Oryziinae, a subfamily of small, monophyletic rice-like grasses within the Poaceae family, encompasses several economically important genera, including the rice genus Oryza.
These Oryziinae species are primarily distributed across Asia and play a crucial role in global food production.
Understanding the biology, cultivation, and genetic diversity of Oryziinae taxa is essential for improving rice yields and developing more resilient crop varieties.
Researchers can leverage the power of AI-driven platforms like PubCompare.ai to optimize their Oryziinae research protocols.
These tools can help locate the best methods from literature, preprints, and patents, ensuring reproducibility and accuracy in their studies.

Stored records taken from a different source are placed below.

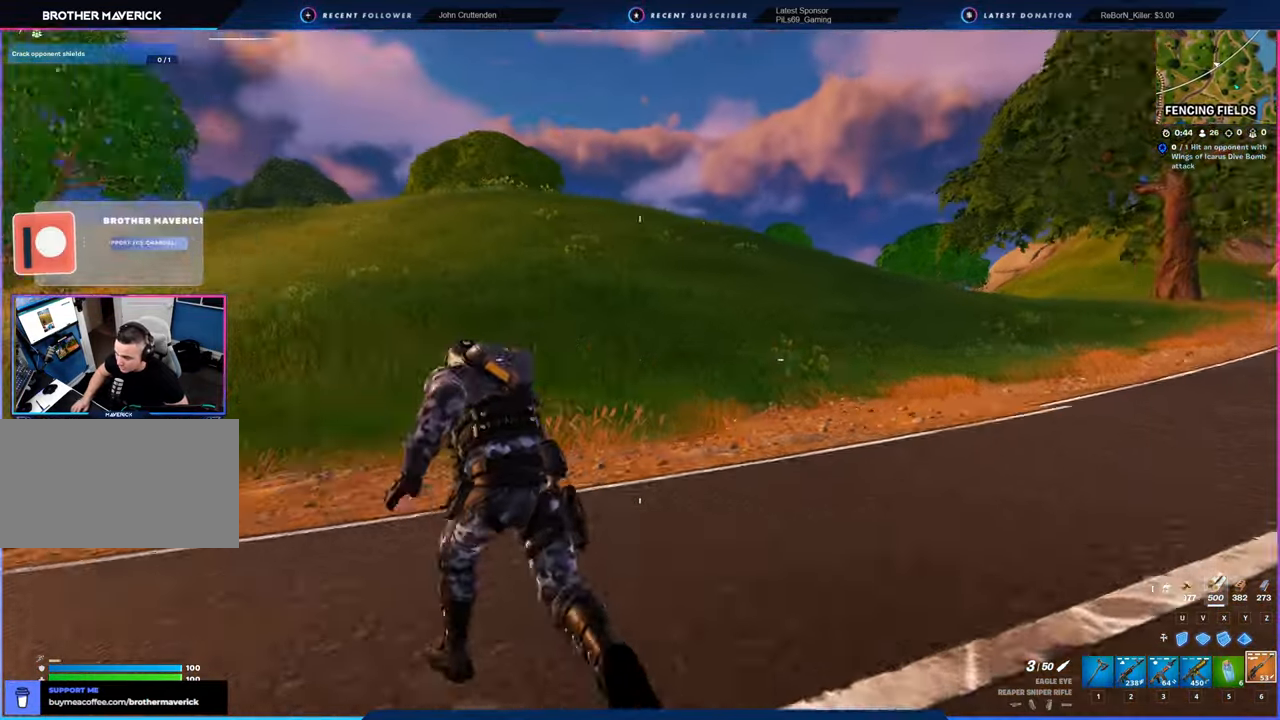
{"keys": ["w"], "mouse": [], "mouse_move": "still", "events": [[66, "space", "down"], [200, "space", "up"]]}
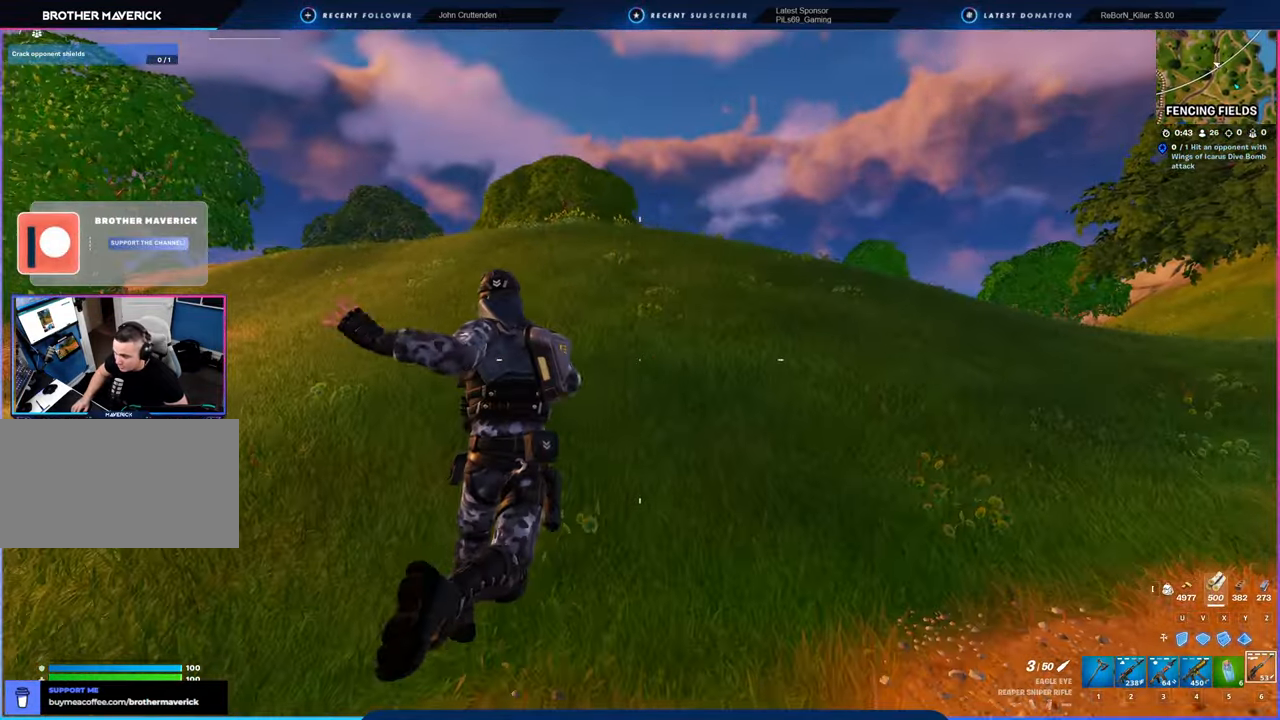
{"keys": ["a", "w"], "mouse": [], "mouse_move": "right", "events": [[400, "a", "down"]]}
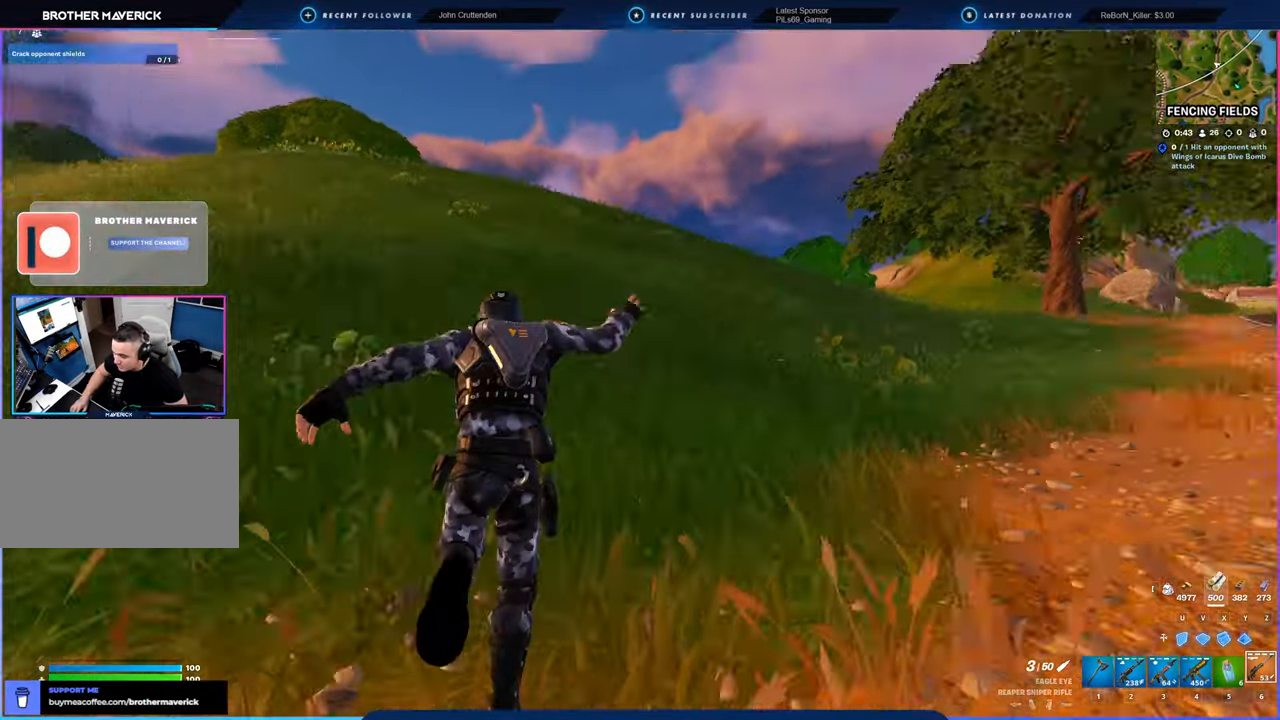
{"keys": ["a", "w"], "mouse": [], "mouse_move": "still", "events": []}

By leveraging intelligent comparisons, researchers can identify the ideal protocols and products for their Oryziinae investigations, streamlining their workflows and elevating the quality of their research.
In addition to Oryziinae, researchers may also utilize various tools and reagents to support their studies, such as the Medaka model organism, LightCycler 480 for real-time PCR, the pGEM-T Easy vector for cloning, TRIzol and TRIzol reagent for RNA extraction, the PrimeScript RT reagent kit for reverse transcription, the RNeasy Mini Kit for RNA purification, the MinION sequencer for long-read sequencing, and ISOGEN for RNA isolation.
The Medaka v 1.0.3 reference genome can also provide valuable insights for comparative genomics and genetic analyses.
By incorporating these related terms, abbreviations, and key subtopics, researchers can create comprehensive and SEO-optimized content that expands on the Oryziinae topic, enhancing the discoverability and utility of their research.